Java 1.6.0_25, Java 1.7.0
Reporter: Zoltán Holub
Assignee: Steve Ebersole
Attachments: HHH-7020Debug.png, HHH-7020.diff, HHH-7020-TestCaseNoSpring.zip,
testcase-connectionleak.zip
I'am using a Hibernate interceptor to track data modifications. In the
interceptor's onFlushDirty() method, i open a new session without interceptors using
the same JDBC connection.
After closing this nested session and the original entitymanager, the JDBC connection
doesn't released.
I could reproduce this problem outside any interceptor.
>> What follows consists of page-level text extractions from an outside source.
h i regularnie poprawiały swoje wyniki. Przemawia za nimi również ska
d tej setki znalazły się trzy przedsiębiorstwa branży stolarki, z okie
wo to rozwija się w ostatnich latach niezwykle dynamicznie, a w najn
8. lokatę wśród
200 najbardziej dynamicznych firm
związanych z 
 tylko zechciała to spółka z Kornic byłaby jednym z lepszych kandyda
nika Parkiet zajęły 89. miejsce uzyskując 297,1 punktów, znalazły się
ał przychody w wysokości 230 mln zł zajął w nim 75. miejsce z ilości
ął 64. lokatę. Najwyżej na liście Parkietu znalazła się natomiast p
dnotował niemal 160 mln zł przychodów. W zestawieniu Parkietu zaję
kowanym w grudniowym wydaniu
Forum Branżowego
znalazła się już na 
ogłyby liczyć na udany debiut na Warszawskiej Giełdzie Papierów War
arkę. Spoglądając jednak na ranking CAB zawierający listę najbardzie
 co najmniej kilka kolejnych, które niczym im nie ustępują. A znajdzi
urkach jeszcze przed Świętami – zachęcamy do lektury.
I have made a junit test without
interceptors which shows the same problem.
I have found that Hibernate throws and catches a HibernateException with message
"proxy handle is no longer valid". This exception is logged on debug level.
I investigated that the problem is in the following code:
LogicalConnectionImpl.java
public Connection close() {
LOG.trace( "Closing logical connection" );
Connection c = isUserSuppliedConnection ? physicalConnection : null;
try {
releaseProxies();
jdbcResourceRegistry.close();
if ( !isUserSuppliedConnection && physicalConnection != null ) {
releaseConnection();
}
return c;
}
finally {
// no matter what
physicalConnection = null;
isClosed = true;
LOG.trace( "Logical connection closed" );
for ( ConnectionObserver observer : observers ) {
observer.logicalConnectionClosed();
}
observers.clear();
}
}
The invocation of jdbcResourceRegistry.close() throws this exception, and this is why it
skips the following releaseConnection(). The condition of IF statement is true.
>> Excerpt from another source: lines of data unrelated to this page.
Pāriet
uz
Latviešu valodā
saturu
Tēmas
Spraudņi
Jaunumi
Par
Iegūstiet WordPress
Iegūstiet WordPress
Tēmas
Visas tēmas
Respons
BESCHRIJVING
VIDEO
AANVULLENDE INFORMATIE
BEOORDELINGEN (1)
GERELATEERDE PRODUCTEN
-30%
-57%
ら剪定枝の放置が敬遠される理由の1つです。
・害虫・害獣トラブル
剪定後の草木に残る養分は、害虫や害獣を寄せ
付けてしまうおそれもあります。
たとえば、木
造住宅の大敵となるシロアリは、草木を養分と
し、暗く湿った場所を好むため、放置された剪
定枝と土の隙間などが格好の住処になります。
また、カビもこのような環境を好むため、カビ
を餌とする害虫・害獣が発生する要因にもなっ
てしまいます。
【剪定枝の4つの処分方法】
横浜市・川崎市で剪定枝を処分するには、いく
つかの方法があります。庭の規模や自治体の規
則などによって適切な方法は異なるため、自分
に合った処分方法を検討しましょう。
This code is new to Hibernate 4. I have tried 4.0.0, 4.0.1 and 4.1.0-SNAPSHOT and all of
them has the problem. Hibernate 3.6.0 is not affected.
My JUnit test could run with Hibernate 3.x with minor changes. (3.x code also in the
JUnit test)
I have tried different ways to work around the problem. The only way it worked is to use
a simple doWork() and native JDBC operations. This test case also in the unit test.